Lis moi avec webReader

Après quatre ans d’études, les autorités chinoises mettent la dernière main à leur système de casier judiciaire. Si les informations relatives aux condamnations d’une personne étaient autrefois officiellement accessibles qu’aux seuls services de police et aux magistrats, certains renseignements puissent sous peu être disponibles pour toute personne ou tout organisme en faisant la demande auprès des bureaux de sécurité publique.

Figureront dans ces extraits les informations personnelles des criminels, les noms des procureurs et les organes judiciaires, le nombre et la date des verdicts, les crimes commis, les sanctions et leurs applications.

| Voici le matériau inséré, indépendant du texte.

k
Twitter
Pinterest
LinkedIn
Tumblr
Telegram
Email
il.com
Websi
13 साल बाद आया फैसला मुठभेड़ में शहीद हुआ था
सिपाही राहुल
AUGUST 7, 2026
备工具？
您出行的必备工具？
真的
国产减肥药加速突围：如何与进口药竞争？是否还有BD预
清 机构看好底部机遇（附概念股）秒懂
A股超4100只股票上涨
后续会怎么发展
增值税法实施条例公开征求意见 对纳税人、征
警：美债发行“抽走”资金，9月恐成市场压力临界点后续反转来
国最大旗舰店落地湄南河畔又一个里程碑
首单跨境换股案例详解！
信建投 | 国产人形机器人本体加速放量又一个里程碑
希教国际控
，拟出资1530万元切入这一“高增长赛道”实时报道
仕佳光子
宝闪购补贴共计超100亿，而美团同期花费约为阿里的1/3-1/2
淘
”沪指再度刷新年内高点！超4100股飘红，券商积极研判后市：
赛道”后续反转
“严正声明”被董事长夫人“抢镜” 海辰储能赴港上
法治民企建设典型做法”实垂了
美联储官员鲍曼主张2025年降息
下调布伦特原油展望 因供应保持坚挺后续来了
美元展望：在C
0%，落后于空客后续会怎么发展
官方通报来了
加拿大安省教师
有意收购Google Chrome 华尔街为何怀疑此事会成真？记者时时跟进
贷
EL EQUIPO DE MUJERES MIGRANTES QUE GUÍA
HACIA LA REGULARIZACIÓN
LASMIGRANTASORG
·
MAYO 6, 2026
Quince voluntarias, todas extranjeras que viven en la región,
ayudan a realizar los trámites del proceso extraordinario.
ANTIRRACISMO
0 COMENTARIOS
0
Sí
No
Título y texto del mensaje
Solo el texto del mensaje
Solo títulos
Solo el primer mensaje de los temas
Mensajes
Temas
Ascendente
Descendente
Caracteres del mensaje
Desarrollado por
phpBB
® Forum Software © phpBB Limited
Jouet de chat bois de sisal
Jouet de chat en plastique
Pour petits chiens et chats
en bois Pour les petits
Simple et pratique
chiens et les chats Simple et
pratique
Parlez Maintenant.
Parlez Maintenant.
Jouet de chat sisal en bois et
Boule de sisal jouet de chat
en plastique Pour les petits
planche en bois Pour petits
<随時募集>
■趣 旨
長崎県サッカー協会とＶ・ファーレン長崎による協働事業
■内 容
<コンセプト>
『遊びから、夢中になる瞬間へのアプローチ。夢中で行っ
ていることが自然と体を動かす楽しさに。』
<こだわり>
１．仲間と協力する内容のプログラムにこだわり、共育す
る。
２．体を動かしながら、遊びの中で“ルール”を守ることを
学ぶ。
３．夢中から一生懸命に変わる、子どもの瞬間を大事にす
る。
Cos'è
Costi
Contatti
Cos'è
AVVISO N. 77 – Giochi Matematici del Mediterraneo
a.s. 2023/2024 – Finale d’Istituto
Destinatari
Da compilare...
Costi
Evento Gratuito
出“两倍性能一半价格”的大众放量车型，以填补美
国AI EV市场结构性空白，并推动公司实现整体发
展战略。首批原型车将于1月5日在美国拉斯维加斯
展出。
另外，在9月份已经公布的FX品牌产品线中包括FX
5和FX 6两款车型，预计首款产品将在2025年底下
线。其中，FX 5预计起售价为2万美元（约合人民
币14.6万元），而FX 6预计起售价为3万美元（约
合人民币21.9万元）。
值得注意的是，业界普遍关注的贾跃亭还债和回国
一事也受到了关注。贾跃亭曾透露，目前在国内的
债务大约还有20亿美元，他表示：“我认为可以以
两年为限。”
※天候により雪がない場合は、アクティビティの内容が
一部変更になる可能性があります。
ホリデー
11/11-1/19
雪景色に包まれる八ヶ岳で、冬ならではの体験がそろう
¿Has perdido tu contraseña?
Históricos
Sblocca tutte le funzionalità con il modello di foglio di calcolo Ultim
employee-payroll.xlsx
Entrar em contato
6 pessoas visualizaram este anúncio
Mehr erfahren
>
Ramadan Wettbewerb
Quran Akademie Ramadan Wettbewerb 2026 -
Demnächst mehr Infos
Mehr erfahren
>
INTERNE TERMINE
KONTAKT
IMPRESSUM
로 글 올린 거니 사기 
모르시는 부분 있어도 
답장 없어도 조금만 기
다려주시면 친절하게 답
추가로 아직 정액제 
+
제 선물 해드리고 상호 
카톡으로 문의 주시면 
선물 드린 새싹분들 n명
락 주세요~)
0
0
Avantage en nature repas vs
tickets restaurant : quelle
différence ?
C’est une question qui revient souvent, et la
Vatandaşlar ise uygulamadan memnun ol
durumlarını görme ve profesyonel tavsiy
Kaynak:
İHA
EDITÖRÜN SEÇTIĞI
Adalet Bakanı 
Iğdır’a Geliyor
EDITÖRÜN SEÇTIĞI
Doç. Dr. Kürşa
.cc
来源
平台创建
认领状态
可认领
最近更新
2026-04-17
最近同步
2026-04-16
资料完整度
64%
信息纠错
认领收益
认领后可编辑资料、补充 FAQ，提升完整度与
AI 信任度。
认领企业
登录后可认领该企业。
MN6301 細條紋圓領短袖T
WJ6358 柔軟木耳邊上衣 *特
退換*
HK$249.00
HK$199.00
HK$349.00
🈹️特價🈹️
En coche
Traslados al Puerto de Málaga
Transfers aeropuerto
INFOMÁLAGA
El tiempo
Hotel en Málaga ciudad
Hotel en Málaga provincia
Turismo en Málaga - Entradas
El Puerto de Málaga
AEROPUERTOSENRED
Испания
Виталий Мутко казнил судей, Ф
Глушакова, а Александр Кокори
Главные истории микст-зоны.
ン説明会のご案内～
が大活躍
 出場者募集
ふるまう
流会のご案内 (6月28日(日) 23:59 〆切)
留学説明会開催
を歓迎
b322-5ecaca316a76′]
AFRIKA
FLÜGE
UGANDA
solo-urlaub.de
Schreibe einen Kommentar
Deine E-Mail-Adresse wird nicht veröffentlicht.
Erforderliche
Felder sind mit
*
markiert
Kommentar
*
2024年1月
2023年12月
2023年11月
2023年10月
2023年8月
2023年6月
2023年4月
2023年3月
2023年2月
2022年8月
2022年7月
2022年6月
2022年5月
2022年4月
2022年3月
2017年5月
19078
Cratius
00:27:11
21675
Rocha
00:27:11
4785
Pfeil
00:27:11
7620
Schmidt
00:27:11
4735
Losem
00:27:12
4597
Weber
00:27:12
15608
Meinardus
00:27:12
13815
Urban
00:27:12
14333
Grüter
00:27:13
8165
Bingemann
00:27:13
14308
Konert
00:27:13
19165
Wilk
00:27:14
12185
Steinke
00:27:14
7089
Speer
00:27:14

Une exception concerne toutefois les mineurs délinquants condamnés à des peines inférieures à cinq ans pour qui les informations ne pourront être divulguées. Cette disposition a pour but de ne pas entraver une insertion sociale durable en raison d’une « erreur de jeunesse ». En ce qui concerne le limogeage de nombreux fonctionnaires pour corruption et s’étant reclassés dans le privé, cette dérive figurera dans le nouveau casier judiciaire, le législateur ayant considéré que n’ayant pas été pénalement condamné, cette entorse devait être mentionnée afin de prévenir son futur employeur.